A 2016 article on AirCargoWorld.com concentrates on the huge influx of business that would arise for all involved in the logistics sector, once sanctions on Iran are removed. Author Randy Woods contemplates that Iran, “a country with more than 78 million people and a GDP of nearly $370 billion” could have huge consequences on world trade if, in his words, the economy “suddenly reappeared” again. That is, if the crippling sanctions on Iranian commodities were lifted. Many parties, including DB Schenker, had a strong presence in Iran in the past as, at one point, the country held the No. 18 spot in the world in terms of GDP (Woods.) As a leading exporter of crude oil in the Middle East, a sanctions lift could put billions of dollars back on the table for the oil tanker industry.
In the crude oil industry, worth $740 billion, many leading exporters have sanctions in place against them, including: Russia, Sudan, Iraq, Qatar, and Iran – with Venezuela preparing to join them.
Venezuela relies heavily on crude oil exports, but is currently facing global threats to have sanctions placed against them, due to the critical situation of their government. Oil, the world’s hottest commodity, is often the target export when sanctions are enforced, and each time these sanctions are implemented, the oil industry, the logistics sector, and the global economy as a whole, feel the impact.
Although primarily put in place as a method of enforcement, not all sanctions are the result of reactive punishments.
Egypt, the E.U., and China do not allow the importation of U.S.-origin poultry products, and highly regulate the importation of U.S.-origin beef products, due to the foodstuffs not meeting the higher national health standards held in those countries (the culprits being the presence of synthetic hormones, pathogen reduction treatments, and genetic modifications in U.S. food products.) The result of these sanctions still affects the shipping industry.

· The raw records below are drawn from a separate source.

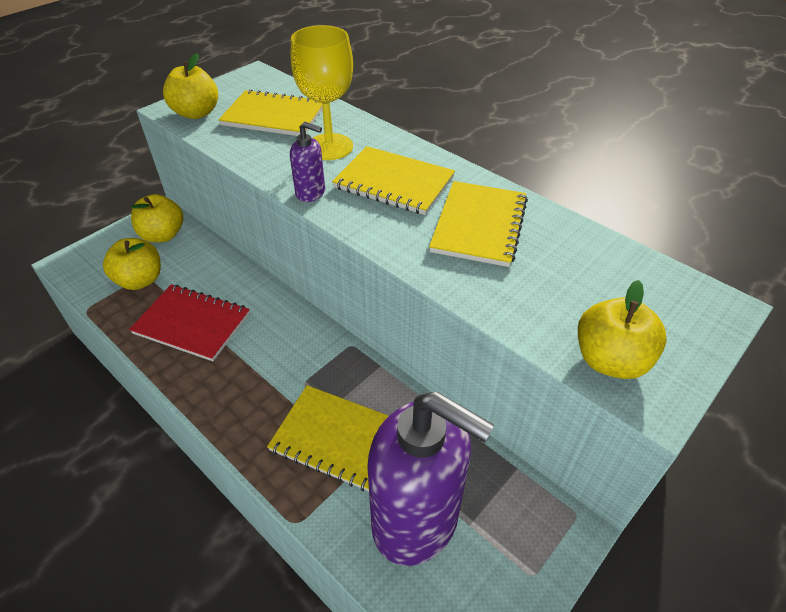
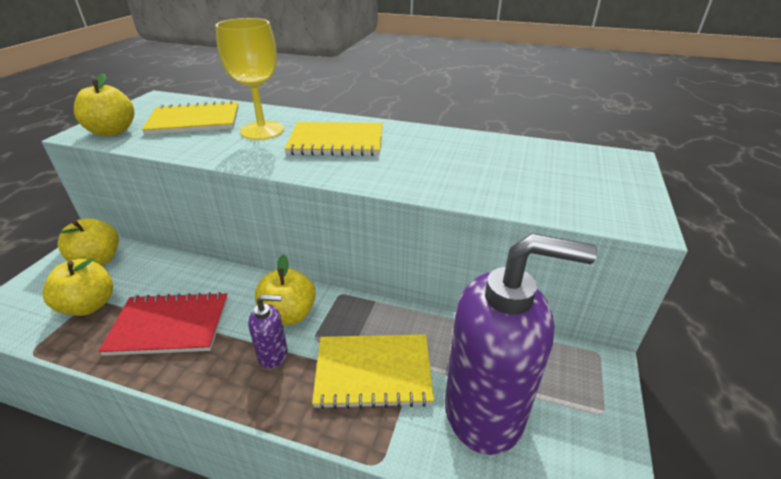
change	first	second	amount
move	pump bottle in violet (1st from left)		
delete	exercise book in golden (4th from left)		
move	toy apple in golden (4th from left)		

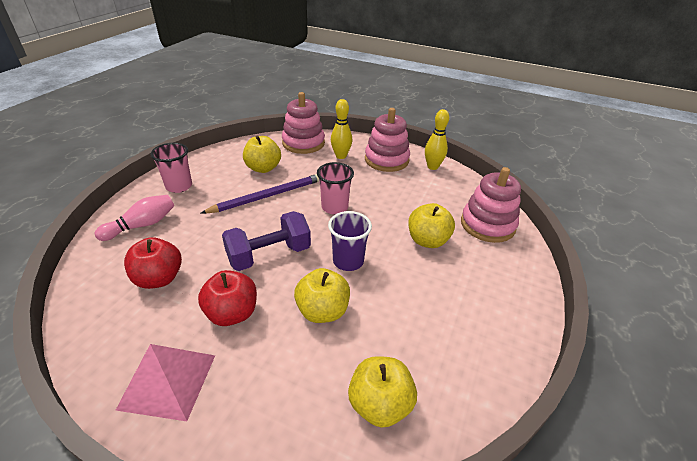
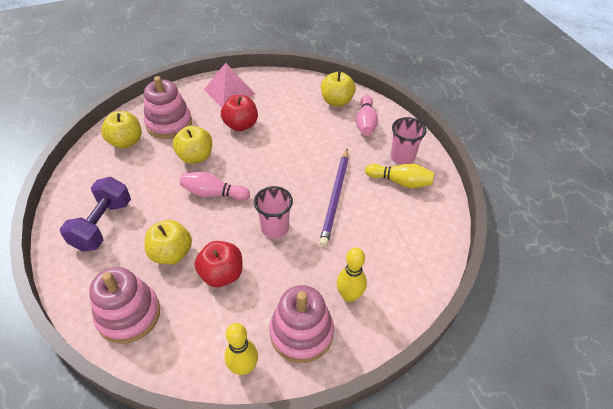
change	first	second	amount
move	ring stacker in pink (1st from left in the first image)	ring stacker in pink (2nd from left)	
move	toy apple in golden (1st from left in the first image)	toy apple in golden (4th from left)	
move	hand weight in violet		
replace	tumbler in violet	bowling pin in pink (1st from left)	
move	toy apple in crimson (1st from left)		
insert		bowling pin in golden (3rd from left)	

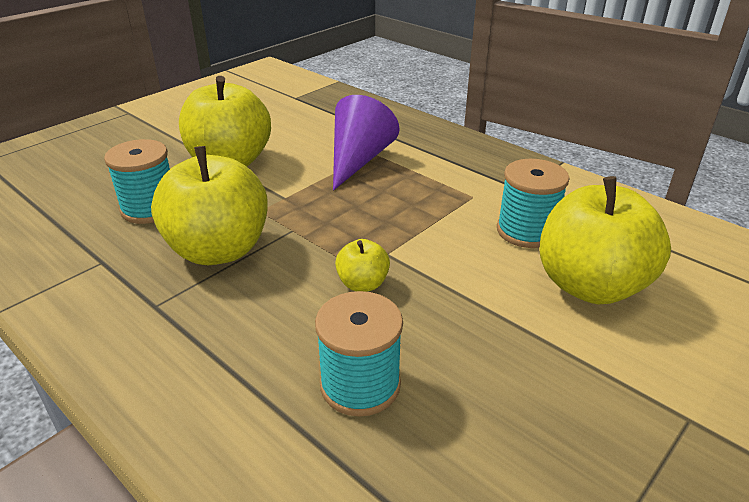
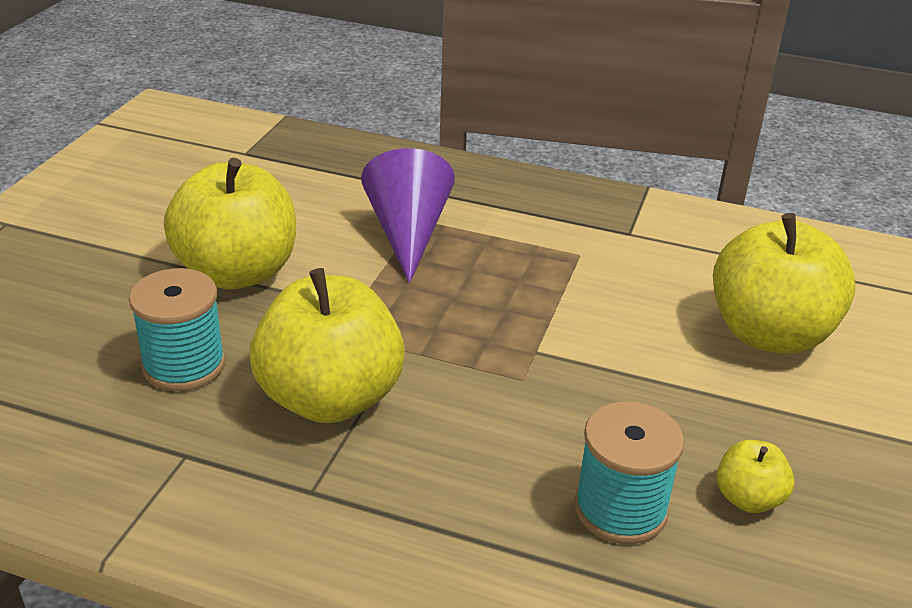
change	first	second	amount
delete	reel of thread in turquoise (3rd from left)		
move	toy apple in golden (3rd from left)		

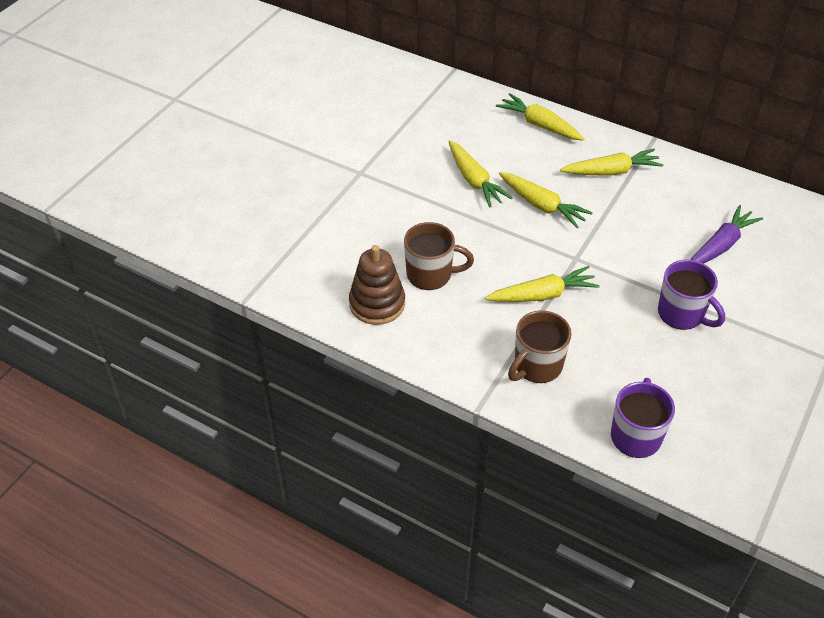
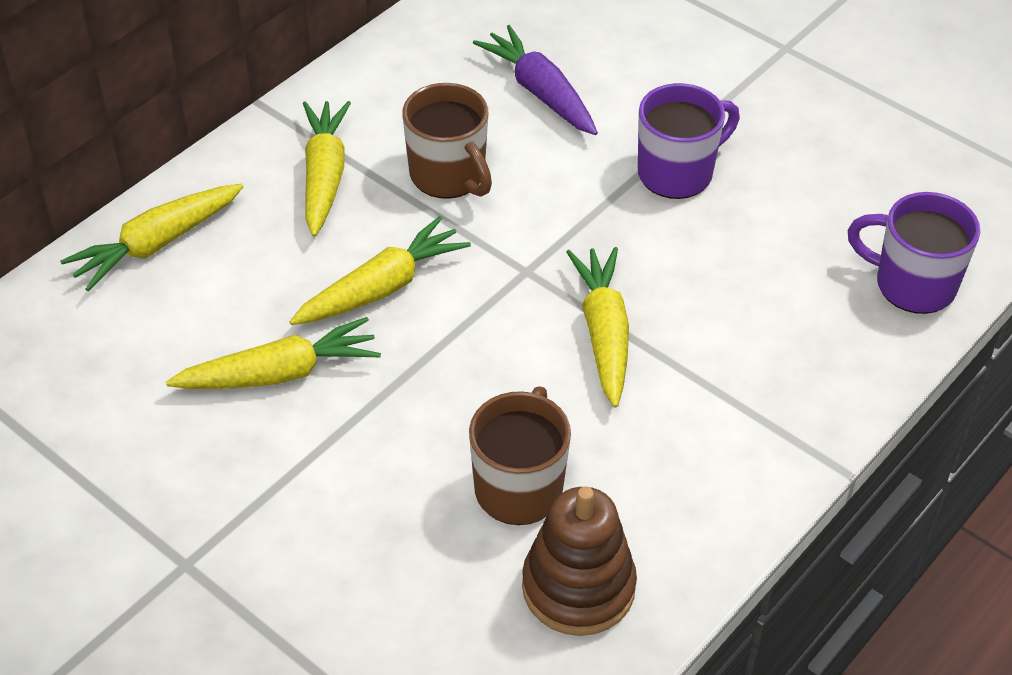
change	first	second	amount
move	tea mug in dark brown (2nd from left in the first image)	tea mug in dark brown (1st from left)	

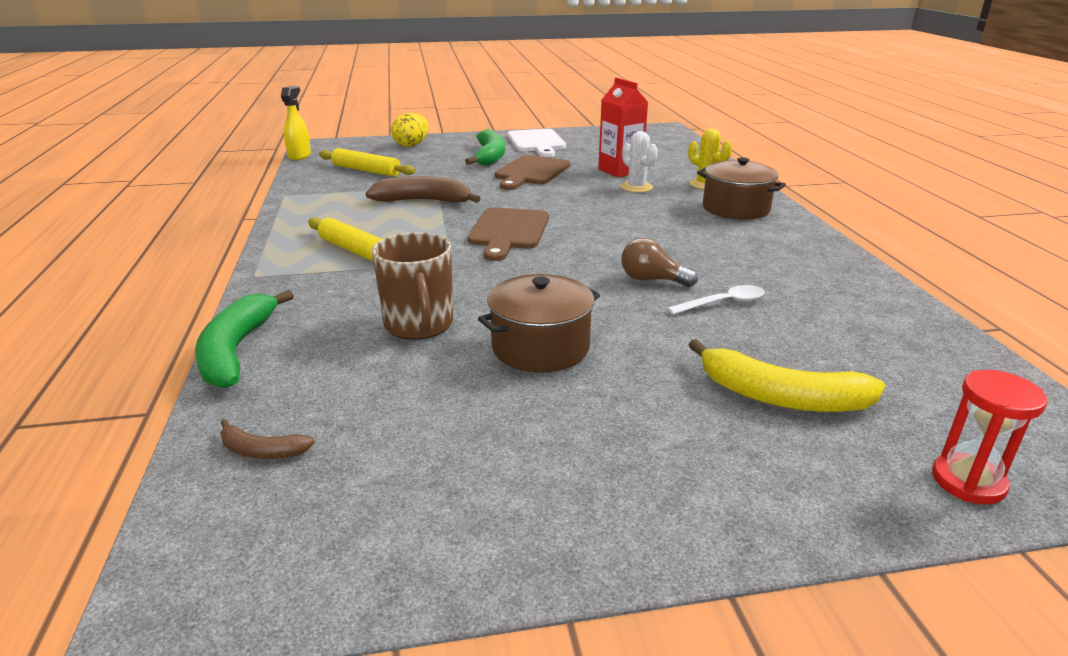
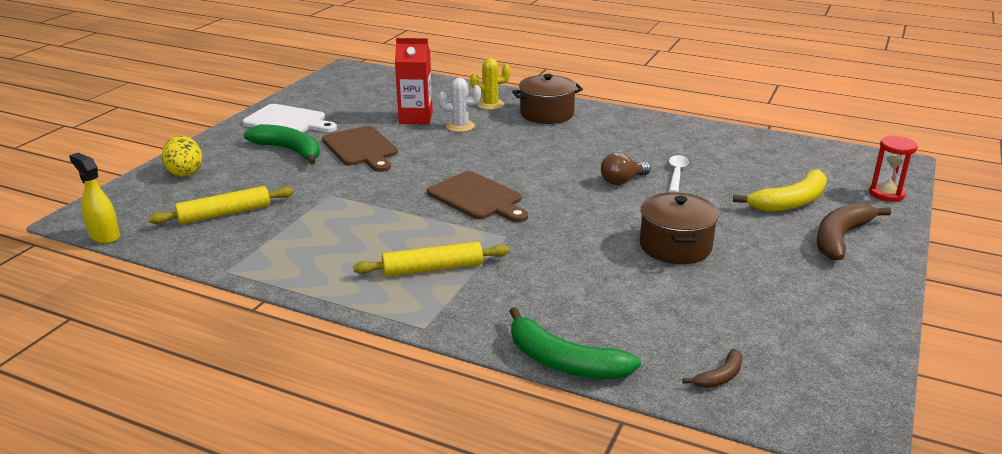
change	first	second	amount
move	banana in dark brown (2nd from left)		
delete	tea mug in dark brown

In 2015, when laws were established banning poultry of U.S. origin, due to an outbreak of avian influenza, thousands of Reefer shipments of frozen poultry were forced to undergo costly change of destination procedures which would re-route the cargo to import countries where these sanctions were not put in place. Fortunately, the crisis has since been resolved, many countries have lifted bans against U.S. poultry exports, and the agricultural industry is recovering – which will in turn create a boom for U.S. reefer exports.
For sanctioned countries where imports and exports are still allowed, the shipments will be closely regulated by all parties involved.
Carriers will closely scrutinize the commodity, final receiver, and the specific reason for the importation or exportation of this cargo. For example, if construction equipment is being exported to Ukraine, the carrier will ensure it is not being used for oil drilling. They can ask the shipper to confirm a liability statement, and reserve the right to deny this cargo a place on their vessels.
Certain HS codes for arms are immediately flagged in some carrier systems, and will automatically be denied shipment, if the commodity information comes to light after the container has in-gated, it will be inspected and the prohibited cargo removed.
It goes without saying that the global shipping industry is directly impacted by global affairs – where there is conflict, there will be sanctions and regulations for the cargo; where there is famine, you will find shipments of humanitarian and relief goods; Arabic countries do not allow any transactions that involve Israel, whereas Israeli ocean carrier ZIM does not call any ports in the Middle East. Plainly speaking, if you see it in the news, expect to see it during your shipping process.